OPTIMIZATION OF POLY(MALEIC ACID-ALT-ACYCLOHEXYL-1,3-DIOXEPIN-5-ENE) FOR ANTI-HUMAN-IMMUNODEFICIENCY-VIRUS ACTIVITY

A polymeric drug, poly(maleic acid-alt-2-cyclohexyl-1,3-dioxepindene) [poly(MA-CDA)], with molecular weights of 2,500 and 5,400 exhibited antiviral activity against HIV in vitro. These molecular weights were found to be too low for effective in vivo activity. To enhance the antiviral effect in vivo, the free radical copolymerization of maleic anhydride and 2-cyclohexyl-1,3-dioxepin-5-ene was optimized.
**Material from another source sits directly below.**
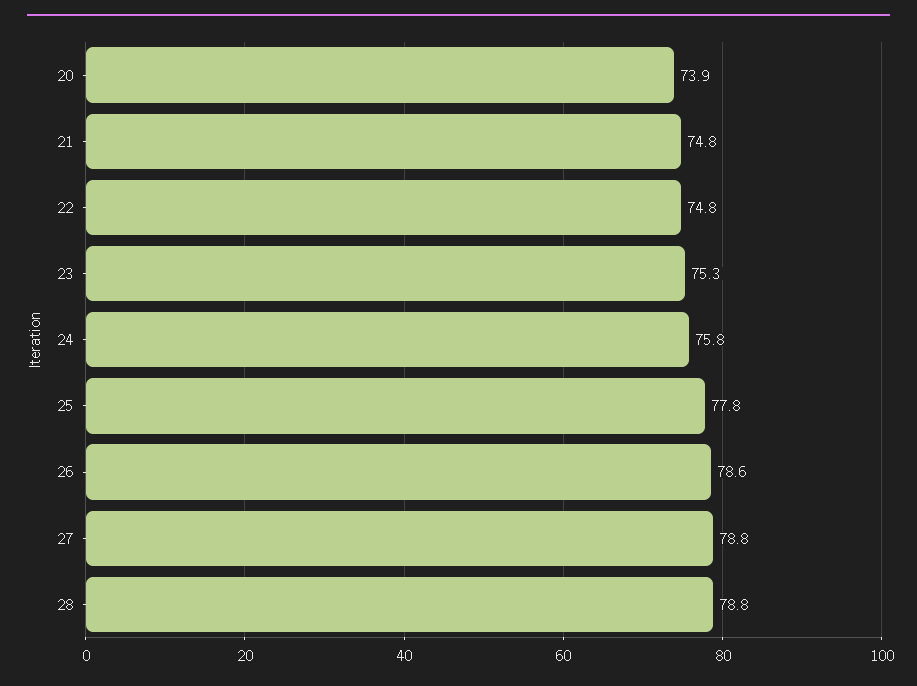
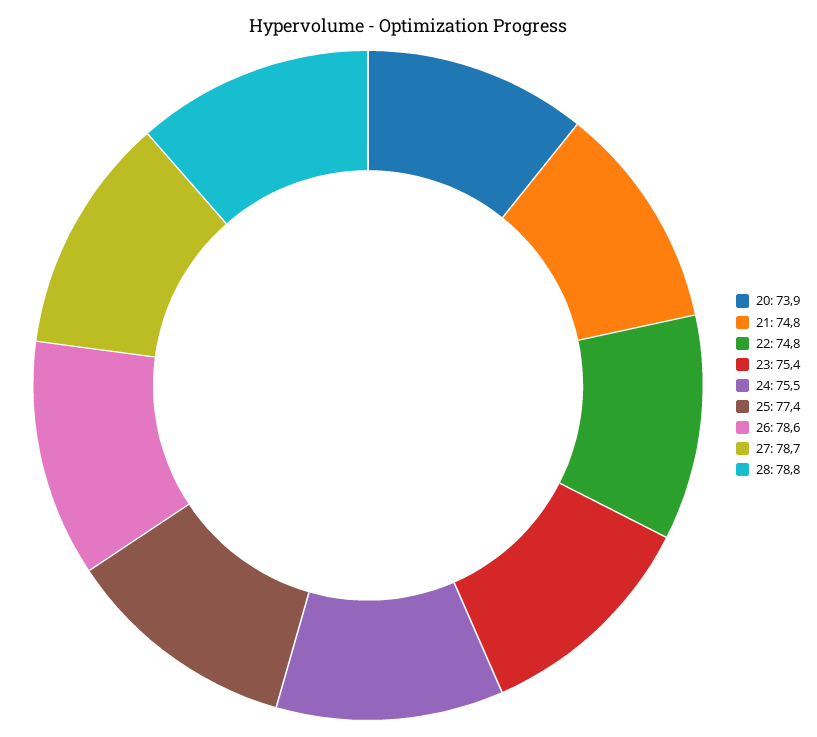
23: 75.3 -> 75.4
24: 75.8 -> 75.5
25: 77.8 -> 77.4
27: 78.8 -> 78.7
The highest molecular weight was obtained by direct synthesis was 22,000 after solution fractionation. Poly(MA-CDA)'s with higher molecular weights were synthesized by polymer-polymer grafting. The original poly(MA-CDA) was modified with ethanolamine to form p-hydroxy amides along the polymer chain. The modified poly(MACDA) was then reacted with the original poly(MA-CDA) by means of their anhydride groups. The molecular weight of grafted products was controlled by varying the molar ratios of the modified polymer to the original polymer.